* YOUR GOAL: Copy out the text lines of the items below, replacing "pose" with "camera" everywhere and changing nothing else. Omit the pictures.

* DATA LISTING:
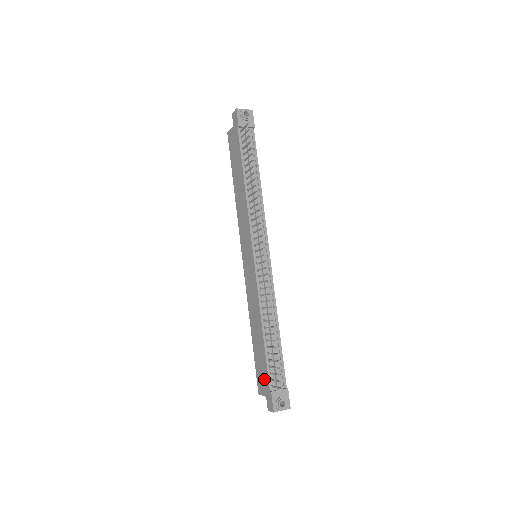
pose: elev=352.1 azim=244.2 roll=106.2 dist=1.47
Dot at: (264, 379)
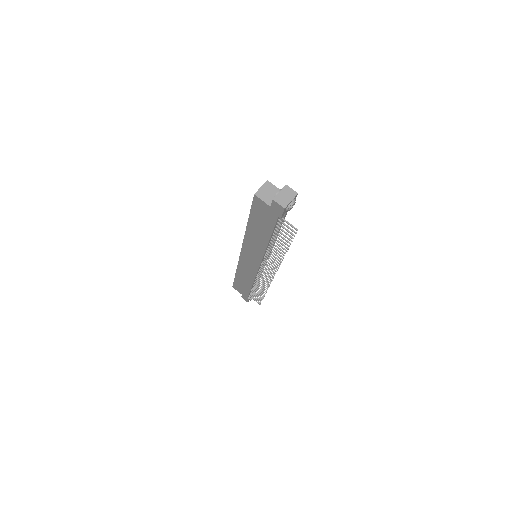
Dot at: (243, 292)
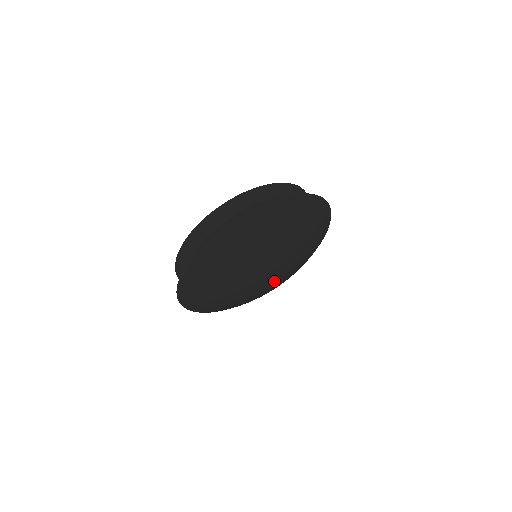
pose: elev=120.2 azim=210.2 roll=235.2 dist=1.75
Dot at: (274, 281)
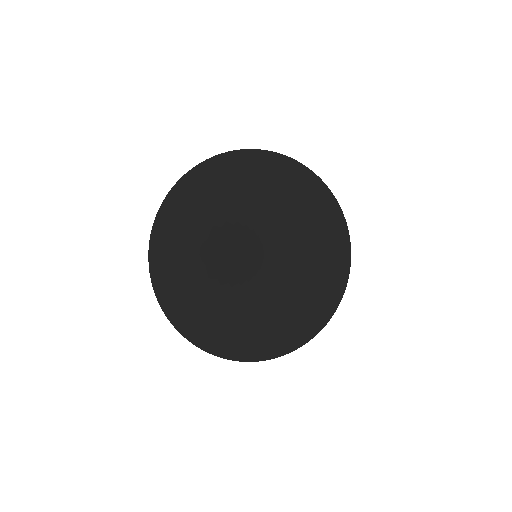
Dot at: (254, 274)
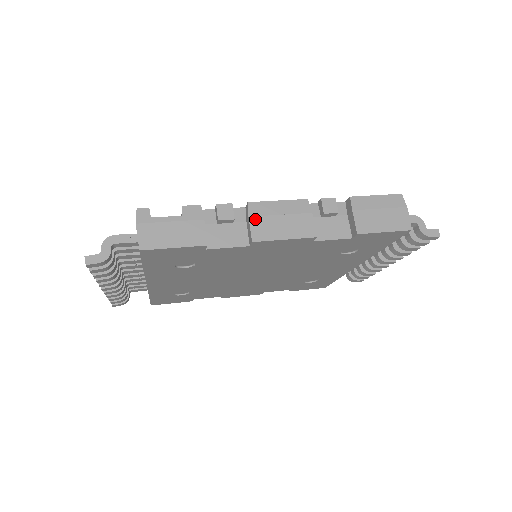
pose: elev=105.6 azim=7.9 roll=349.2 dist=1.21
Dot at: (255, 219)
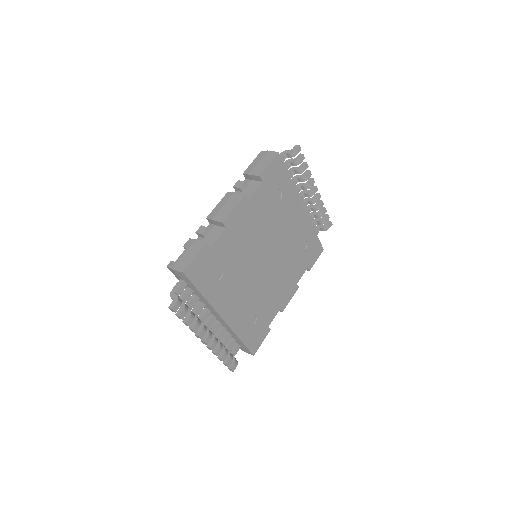
Dot at: (215, 217)
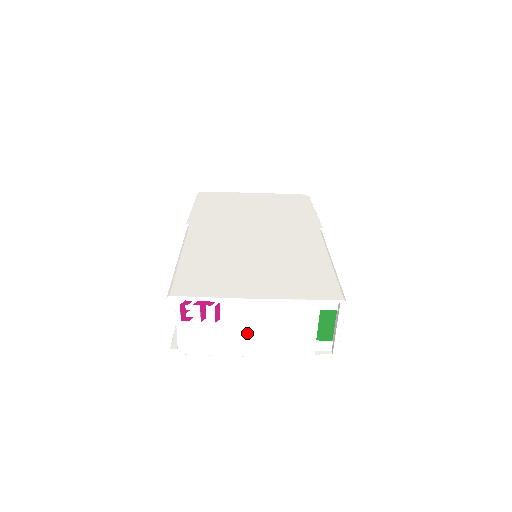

* TASK OUTPUT:
camera: elev=352.1 azim=244.2 roll=106.2 dist=1.47
Dot at: (264, 379)
Dot at: (243, 292)
camera: elev=120.2 azim=210.2 roll=235.2 dist=1.75
Dot at: (274, 281)
Dot at: (254, 274)
camera: elev=105.6 azim=7.9 roll=349.2 dist=1.21
Dot at: (255, 219)
Dot at: (215, 217)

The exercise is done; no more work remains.